##### RAW DATA #####
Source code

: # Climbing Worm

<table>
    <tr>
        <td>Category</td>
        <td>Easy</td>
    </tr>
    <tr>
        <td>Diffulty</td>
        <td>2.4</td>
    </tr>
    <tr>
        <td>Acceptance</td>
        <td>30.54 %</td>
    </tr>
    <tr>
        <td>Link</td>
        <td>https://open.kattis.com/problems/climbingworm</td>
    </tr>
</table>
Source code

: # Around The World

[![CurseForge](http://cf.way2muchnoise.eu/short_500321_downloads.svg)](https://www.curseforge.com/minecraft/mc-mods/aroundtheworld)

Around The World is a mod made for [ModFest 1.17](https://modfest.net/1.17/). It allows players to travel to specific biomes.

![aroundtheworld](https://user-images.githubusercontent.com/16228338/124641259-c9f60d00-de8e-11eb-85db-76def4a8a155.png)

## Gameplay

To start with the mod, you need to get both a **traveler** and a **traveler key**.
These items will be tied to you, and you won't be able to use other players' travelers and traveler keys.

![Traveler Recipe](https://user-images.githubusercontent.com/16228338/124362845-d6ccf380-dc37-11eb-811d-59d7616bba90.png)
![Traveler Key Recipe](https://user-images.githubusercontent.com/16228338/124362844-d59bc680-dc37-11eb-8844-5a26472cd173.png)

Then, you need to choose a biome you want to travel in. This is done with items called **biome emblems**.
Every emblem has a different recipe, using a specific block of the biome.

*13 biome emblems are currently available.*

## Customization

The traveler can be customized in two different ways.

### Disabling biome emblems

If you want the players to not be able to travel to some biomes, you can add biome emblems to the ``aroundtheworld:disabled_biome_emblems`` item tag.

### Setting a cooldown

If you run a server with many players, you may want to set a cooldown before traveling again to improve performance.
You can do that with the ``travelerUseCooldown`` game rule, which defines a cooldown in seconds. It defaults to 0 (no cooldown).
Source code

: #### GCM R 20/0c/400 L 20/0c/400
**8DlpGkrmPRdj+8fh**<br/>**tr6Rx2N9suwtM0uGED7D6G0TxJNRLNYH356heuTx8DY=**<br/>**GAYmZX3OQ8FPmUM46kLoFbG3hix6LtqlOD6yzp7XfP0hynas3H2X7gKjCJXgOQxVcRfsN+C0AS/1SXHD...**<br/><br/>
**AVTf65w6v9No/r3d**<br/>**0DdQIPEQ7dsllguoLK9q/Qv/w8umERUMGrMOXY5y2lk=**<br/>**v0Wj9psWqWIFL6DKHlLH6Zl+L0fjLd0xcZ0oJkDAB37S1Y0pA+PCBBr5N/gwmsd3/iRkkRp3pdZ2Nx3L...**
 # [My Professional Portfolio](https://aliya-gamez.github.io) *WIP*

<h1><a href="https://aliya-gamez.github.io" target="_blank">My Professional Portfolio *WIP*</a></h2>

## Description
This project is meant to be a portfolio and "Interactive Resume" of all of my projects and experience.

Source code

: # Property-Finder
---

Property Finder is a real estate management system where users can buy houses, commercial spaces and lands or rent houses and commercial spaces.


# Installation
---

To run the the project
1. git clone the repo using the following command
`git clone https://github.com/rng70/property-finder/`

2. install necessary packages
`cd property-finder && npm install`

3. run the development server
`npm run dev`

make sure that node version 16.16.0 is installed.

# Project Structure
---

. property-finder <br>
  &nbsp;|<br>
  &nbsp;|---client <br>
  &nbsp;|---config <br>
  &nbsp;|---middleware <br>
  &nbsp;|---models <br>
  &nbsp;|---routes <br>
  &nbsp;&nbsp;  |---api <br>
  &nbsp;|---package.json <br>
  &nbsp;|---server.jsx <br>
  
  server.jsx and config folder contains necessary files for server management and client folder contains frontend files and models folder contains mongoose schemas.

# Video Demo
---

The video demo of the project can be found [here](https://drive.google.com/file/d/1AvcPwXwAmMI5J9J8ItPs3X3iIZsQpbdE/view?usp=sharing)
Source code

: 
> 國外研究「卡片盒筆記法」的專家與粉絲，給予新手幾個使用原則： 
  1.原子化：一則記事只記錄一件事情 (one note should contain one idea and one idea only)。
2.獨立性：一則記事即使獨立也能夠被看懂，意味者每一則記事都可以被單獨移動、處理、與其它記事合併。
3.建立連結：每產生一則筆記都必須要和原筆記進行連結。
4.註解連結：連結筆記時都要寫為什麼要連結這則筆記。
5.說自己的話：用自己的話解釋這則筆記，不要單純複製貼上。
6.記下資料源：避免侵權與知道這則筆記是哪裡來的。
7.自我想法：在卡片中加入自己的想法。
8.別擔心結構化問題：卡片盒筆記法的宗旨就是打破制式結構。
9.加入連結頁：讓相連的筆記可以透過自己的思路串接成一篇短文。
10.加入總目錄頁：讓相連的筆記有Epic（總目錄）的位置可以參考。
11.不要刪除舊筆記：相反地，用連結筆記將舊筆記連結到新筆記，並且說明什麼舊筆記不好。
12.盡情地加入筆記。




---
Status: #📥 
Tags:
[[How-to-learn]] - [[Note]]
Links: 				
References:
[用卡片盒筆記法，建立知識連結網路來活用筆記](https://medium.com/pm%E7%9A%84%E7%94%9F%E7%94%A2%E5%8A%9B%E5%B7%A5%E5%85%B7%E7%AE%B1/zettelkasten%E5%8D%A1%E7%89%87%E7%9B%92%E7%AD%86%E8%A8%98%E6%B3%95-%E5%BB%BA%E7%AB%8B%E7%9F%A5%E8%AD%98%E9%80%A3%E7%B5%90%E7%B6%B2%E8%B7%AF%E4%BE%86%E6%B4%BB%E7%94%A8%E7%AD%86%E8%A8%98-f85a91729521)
#####
• **PROBLEM TO WORK ON**: An exact repeat of all the entries above is required.

• **RESPONSE**:
Source code

: # Climbing Worm

<table>
    <tr>
        <td>Category</td>
        <td>Easy</td>
    </tr>
    <tr>
        <td>Diffulty</td>
        <td>2.4</td>
    </tr>
    <tr>
        <td>Acceptance</td>
        <td>30.54 %</td>
    </tr>
    <tr>
        <td>Link</td>
        <td>https://open.kattis.com/problems/climbingworm</td>
    </tr>
</table>
Source code

: # Around The World

[![CurseForge](http://cf.way2muchnoise.eu/short_500321_downloads.svg)](https://www.curseforge.com/minecraft/mc-mods/aroundtheworld)

Around The World is a mod made for [ModFest 1.17](https://modfest.net/1.17/). It allows players to travel to specific biomes.

![aroundtheworld](https://user-images.githubusercontent.com/16228338/124641259-c9f60d00-de8e-11eb-85db-76def4a8a155.png)

## Gameplay

To start with the mod, you need to get both a **traveler** and a **traveler key**.
These items will be tied to you, and you won't be able to use other players' travelers and traveler keys.

![Traveler Recipe](https://user-images.githubusercontent.com/16228338/124362845-d6ccf380-dc37-11eb-811d-59d7616bba90.png)
![Traveler Key Recipe](https://user-images.githubusercontent.com/16228338/124362844-d59bc680-dc37-11eb-8844-5a26472cd173.png)

Then, you need to choose a biome you want to travel in. This is done with items called **biome emblems**.
Every emblem has a different recipe, using a specific block of the biome.

*13 biome emblems are currently available.*

## Customization

The traveler can be customized in two different ways.

### Disabling biome emblems

If you want the players to not be able to travel to some biomes, you can add biome emblems to the ``aroundtheworld:disabled_biome_emblems`` item tag.

### Setting a cooldown

If you run a server with many players, you may want to set a cooldown before traveling again to improve performance.
You can do that with the ``travelerUseCooldown`` game rule, which defines a cooldown in seconds. It defaults to 0 (no cooldown).
Source code

: #### GCM R 20/0c/400 L 20/0c/400
**8DlpGkrmPRdj+8fh**<br/>**tr6Rx2N9suwtM0uGED7D6G0TxJNRLNYH356heuTx8DY=**<br/>**GAYmZX3OQ8FPmUM46kLoFbG3hix6LtqlOD6yzp7XfP0hynas3H2X7gKjCJXgOQxVcRfsN+C0AS/1SXHD...**<br/><br/>
**AVTf65w6v9No/r3d**<br/>**0DdQIPEQ7dsllguoLK9q/Qv/w8umERUMGrMOXY5y2lk=**<br/>**v0Wj9psWqWIFL6DKHlLH6Zl+L0fjLd0xcZ0oJkDAB37S1Y0pA+PCBBr5N/gwmsd3/iRkkRp3pdZ2Nx3L...**
 # [My Professional Portfolio](https://aliya-gamez.github.io) *WIP*

<h1><a href="https://aliya-gamez.github.io" target="_blank">My Professional Portfolio *WIP*</a></h2>

## Description
This project is meant to be a portfolio and "Interactive Resume" of all of my projects and experience.

Source code

: # Property-Finder
---

Property Finder is a real estate management system where users can buy houses, commercial spaces and lands or rent houses and commercial spaces.


# Installation
---

To run the the project
1. git clone the repo using the following command
`git clone https://github.com/rng70/property-finder/`

2. install necessary packages
`cd property-finder && npm install`

3. run the development server
`npm run dev`

make sure that node version 16.16.0 is installed.

# Project Structure
---

. property-finder <br>
  &nbsp;|<br>
  &nbsp;|---client <br>
  &nbsp;|---config <br>
  &nbsp;|---middleware <br>
  &nbsp;|---models <br>
  &nbsp;|---routes <br>
  &nbsp;&nbsp;  |---api <br>
  &nbsp;|---package.json <br>
  &nbsp;|---server.jsx <br>
  
  server.jsx and config folder contains necessary files for server management and client folder contains frontend files and models folder contains mongoose schemas.

# Video Demo
---

The video demo of the project can be found [here](https://drive.google.com/file/d/1AvcPwXwAmMI5J9J8ItPs3X3iIZsQpbdE/view?usp=sharing)
Source code

: 
> 國外研究「卡片盒筆記法」的專家與粉絲，給予新手幾個使用原則： 
  1.原子化：一則記事只記錄一件事情 (one note should contain one idea and one idea only)。
2.獨立性：一則記事即使獨立也能夠被看懂，意味者每一則記事都可以被單獨移動、處理、與其它記事合併。
3.建立連結：每產生一則筆記都必須要和原筆記進行連結。
4.註解連結：連結筆記時都要寫為什麼要連結這則筆記。
5.說自己的話：用自己的話解釋這則筆記，不要單純複製貼上。
6.記下資料源：避免侵權與知道這則筆記是哪裡來的。
7.自我想法：在卡片中加入自己的想法。
8.別擔心結構化問題：卡片盒筆記法的宗旨就是打破制式結構。
9.加入連結頁：讓相連的筆記可以透過自己的思路串接成一篇短文。
10.加入總目錄頁：讓相連的筆記有Epic（總目錄）的位置可以參考。
11.不要刪除舊筆記：相反地，用連結筆記將舊筆記連結到新筆記，並且說明什麼舊筆記不好。
12.盡情地加入筆記。




---
Status: #📥 
Tags:
[[How-to-learn]] - [[Note]]
Links: 				
References:
[用卡片盒筆記法，建立知識連結網路來活用筆記](https://medium.com/pm%E7%9A%84%E7%94%9F%E7%94%A2%E5%8A%9B%E5%B7%A5%E5%85%B7%E7%AE%B1/zettelkasten%E5%8D%A1%E7%89%87%E7%9B%92%E7%AD%86%E8%A8%98%E6%B3%95-%E5%BB%BA%E7%AB%8B%E7%9F%A5%E8%AD%98%E9%80%A3%E7%B5%90%E7%B6%B2%E8%B7%AF%E4%BE%86%E6%B4%BB%E7%94%A8%E7%AD%86%E8%A8%98-f85a91729521)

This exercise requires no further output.